I have a full time job as a sous chef and am wondering about being a personal chef on the side. Would I need to have a business license and insurance to do this? I plan on doing something small such as handing out cards for people to contact me and set up a formal dinner at their home for 10 people. All food will be prepped and cooked in the location.


----------



## brianshaw (Dec 18, 2010)

Where?


----------



## wsw1993x (Dec 19, 2018)

brianshaw said:


> Where?


Georgia


----------



## sgsvirgil (Mar 1, 2017)

wsw1993x said:


> I have a full time job as a sous chef and am wondering about being a personal chef on the side. Would I need to have a business license and insurance to do this? I plan on doing something small such as handing out cards for people to contact me and set up a formal dinner at their home for 10 people. All food will be prepped and cooked in the location.


It varies from state to state. The best way to find out is go ask your local or state health department(s). From a quick google search, Georgia does appear to require a business license and you must meet all the requirements for retail food service. Whether or not insurance coverage is one of those requirements, I don't know. Your best option is to contact your local or state health departments and get the information from them.

Even if carrying insurance is not required, it is always a good idea to have liability insurance. The cost shouldn't be too steep....maybe $20 - $50 a month. Without insurance, your personal assets may be at risk should something happen to one of your guests.

I know a few people who operate as private chefs. They are fully licensed, fully insured and make a very respectable buck doing it. Sometimes, they throw a few bucks my way in exchange for a good wine menu. 

Good luck.

PS

As for the LLC thing, that's where you should talk to a tax attorney. Generally speaking, all revenue generated through an LLC is taxable as personal income. This may be a good idea under certain circumstances and not so good under others. But, what many people do not know is you can form a single member LLC and choose be taxed like an S-Corp.

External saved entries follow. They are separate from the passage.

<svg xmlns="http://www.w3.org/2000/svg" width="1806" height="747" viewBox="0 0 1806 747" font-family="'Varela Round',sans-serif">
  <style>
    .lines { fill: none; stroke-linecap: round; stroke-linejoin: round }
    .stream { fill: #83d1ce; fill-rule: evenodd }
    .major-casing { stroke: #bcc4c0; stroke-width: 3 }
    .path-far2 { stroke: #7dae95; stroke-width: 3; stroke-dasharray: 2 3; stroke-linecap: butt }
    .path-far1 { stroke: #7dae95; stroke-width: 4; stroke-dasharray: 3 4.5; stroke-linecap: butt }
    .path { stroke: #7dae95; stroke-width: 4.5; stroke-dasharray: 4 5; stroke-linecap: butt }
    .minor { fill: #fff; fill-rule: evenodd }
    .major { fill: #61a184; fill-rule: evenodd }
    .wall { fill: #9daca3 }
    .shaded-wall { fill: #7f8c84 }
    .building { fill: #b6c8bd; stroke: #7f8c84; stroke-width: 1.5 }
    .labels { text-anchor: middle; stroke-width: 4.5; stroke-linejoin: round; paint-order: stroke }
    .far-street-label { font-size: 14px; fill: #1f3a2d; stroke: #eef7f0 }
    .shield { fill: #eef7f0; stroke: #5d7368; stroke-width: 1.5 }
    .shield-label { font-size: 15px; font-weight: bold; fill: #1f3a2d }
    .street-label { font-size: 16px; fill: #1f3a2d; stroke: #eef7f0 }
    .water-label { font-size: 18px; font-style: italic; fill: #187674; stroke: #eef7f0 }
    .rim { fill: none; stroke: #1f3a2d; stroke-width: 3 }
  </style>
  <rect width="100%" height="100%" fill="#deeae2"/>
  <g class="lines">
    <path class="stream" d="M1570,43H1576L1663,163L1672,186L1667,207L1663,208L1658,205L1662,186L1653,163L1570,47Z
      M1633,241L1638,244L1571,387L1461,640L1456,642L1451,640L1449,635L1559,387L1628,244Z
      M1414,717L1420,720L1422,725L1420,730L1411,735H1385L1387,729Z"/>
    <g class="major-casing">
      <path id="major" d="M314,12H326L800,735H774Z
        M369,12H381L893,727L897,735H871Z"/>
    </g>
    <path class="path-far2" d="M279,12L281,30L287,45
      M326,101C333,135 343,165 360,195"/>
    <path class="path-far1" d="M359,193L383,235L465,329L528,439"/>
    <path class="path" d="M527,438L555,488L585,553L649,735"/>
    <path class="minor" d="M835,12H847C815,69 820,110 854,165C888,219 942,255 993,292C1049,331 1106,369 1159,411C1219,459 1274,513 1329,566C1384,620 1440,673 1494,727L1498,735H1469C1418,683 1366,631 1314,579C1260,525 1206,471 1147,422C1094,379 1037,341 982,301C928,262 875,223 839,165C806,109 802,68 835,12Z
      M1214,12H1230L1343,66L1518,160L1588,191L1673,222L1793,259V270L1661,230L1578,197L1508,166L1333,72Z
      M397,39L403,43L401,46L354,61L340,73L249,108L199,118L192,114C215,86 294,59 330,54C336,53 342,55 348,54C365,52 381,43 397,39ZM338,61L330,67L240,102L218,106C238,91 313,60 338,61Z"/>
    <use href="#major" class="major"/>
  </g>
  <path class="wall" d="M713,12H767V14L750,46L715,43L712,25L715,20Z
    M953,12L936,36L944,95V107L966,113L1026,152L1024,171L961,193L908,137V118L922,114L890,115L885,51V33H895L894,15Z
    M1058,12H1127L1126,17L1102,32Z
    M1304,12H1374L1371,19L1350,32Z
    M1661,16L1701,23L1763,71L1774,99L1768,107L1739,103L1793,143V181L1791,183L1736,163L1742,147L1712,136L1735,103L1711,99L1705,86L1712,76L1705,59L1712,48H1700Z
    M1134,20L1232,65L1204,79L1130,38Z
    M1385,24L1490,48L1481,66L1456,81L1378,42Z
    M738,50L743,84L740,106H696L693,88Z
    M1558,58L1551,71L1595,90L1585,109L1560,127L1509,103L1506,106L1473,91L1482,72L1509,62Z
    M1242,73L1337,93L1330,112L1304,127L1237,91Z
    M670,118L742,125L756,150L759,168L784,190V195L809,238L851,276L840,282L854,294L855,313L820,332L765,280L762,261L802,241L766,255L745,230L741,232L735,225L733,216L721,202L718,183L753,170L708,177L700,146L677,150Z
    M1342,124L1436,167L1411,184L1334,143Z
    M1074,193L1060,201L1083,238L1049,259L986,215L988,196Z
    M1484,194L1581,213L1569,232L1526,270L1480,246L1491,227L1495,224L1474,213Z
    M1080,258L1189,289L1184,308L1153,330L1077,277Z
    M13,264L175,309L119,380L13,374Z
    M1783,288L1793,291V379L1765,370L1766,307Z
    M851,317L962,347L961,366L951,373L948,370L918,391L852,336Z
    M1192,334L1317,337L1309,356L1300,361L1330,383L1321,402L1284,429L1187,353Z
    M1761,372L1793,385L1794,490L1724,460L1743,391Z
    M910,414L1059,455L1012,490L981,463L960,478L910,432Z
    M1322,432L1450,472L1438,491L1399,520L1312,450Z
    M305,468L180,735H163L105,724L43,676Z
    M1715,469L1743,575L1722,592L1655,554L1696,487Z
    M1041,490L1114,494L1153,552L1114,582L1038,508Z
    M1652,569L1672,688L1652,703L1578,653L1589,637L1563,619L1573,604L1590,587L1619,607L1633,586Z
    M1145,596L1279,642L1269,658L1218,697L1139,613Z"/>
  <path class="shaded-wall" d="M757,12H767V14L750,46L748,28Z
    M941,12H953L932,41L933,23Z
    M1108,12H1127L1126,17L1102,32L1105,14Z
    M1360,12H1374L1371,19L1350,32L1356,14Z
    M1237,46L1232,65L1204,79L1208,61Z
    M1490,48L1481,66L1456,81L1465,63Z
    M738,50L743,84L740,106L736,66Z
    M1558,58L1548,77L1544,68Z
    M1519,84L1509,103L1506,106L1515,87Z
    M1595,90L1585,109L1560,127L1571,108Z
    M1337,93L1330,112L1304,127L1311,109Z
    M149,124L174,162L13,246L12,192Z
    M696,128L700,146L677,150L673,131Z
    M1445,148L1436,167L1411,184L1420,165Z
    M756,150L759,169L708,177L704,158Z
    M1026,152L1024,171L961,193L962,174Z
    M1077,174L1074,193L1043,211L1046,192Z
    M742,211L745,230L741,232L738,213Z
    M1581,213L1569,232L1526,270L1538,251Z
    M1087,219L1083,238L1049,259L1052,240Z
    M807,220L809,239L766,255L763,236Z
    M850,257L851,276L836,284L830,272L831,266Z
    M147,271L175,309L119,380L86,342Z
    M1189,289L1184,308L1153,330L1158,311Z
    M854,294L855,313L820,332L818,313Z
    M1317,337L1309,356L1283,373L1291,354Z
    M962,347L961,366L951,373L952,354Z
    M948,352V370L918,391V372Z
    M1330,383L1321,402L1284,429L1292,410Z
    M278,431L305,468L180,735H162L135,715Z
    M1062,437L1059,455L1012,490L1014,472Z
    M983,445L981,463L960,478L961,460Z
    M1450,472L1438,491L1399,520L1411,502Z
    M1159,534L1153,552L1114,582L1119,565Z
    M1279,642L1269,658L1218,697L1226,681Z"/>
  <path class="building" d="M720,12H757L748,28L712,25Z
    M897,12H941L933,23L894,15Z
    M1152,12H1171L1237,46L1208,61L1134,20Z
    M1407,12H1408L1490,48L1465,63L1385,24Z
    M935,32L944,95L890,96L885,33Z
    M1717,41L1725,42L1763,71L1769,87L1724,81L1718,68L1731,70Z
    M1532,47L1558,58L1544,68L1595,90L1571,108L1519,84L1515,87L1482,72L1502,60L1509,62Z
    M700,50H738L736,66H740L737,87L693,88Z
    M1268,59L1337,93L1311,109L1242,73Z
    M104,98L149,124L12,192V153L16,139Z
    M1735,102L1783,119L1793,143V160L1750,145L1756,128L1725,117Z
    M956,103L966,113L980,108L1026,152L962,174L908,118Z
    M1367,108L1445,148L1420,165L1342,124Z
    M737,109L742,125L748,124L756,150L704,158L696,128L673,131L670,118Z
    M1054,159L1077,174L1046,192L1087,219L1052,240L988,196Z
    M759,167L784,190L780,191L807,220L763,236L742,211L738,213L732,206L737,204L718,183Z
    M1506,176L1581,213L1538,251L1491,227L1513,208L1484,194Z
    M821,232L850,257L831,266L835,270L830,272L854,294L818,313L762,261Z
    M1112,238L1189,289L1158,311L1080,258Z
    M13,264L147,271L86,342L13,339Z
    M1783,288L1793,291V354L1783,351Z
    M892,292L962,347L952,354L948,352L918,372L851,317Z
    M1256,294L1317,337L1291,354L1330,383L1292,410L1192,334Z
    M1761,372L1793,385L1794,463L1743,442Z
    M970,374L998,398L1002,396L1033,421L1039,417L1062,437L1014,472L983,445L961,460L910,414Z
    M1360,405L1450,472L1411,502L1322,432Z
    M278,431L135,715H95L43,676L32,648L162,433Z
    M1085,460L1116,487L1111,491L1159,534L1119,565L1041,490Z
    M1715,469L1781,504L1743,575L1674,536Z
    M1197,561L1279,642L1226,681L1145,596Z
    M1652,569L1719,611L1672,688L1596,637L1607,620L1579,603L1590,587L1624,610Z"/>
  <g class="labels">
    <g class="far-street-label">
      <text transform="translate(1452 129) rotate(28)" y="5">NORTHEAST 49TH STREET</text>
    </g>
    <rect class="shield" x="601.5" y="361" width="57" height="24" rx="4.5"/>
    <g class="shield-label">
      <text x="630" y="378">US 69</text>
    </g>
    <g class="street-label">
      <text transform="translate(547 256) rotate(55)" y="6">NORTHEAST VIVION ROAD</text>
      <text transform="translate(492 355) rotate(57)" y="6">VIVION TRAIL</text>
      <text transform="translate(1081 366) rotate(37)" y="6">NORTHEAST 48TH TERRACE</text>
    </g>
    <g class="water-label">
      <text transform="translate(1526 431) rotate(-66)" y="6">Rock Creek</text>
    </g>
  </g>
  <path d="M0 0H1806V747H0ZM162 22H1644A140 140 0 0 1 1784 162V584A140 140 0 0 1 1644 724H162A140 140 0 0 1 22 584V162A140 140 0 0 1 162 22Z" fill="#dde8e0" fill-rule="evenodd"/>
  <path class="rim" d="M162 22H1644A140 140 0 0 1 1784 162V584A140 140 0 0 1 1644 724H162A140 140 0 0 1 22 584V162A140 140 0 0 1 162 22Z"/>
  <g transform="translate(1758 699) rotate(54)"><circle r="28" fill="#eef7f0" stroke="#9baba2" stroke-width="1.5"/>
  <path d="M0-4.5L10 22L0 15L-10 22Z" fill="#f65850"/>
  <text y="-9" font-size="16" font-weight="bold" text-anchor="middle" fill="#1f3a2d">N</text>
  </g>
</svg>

How an LLC is defined in your state may be different than how its defined elsewhere. So, you should really speak with a tax attorney before you make any decisions like this. Then again, a decision like this really doesn't matter too much until you start making money.

Good luck.


----------



## chefross (May 5, 2010)

I'm not sure about your laws but where I'm at I have to pay SS, and other insurances from the money I make. I also carry liability insurance, but as far as an actual business license....no. 
As to where to prepare the food, it can't be done in a residential house, unless, of course, the kitchen in that house has been approved for retail food prep. I too prepare and cook in other people's homes or at our town hall. I have a serv-saf certification as well.


----------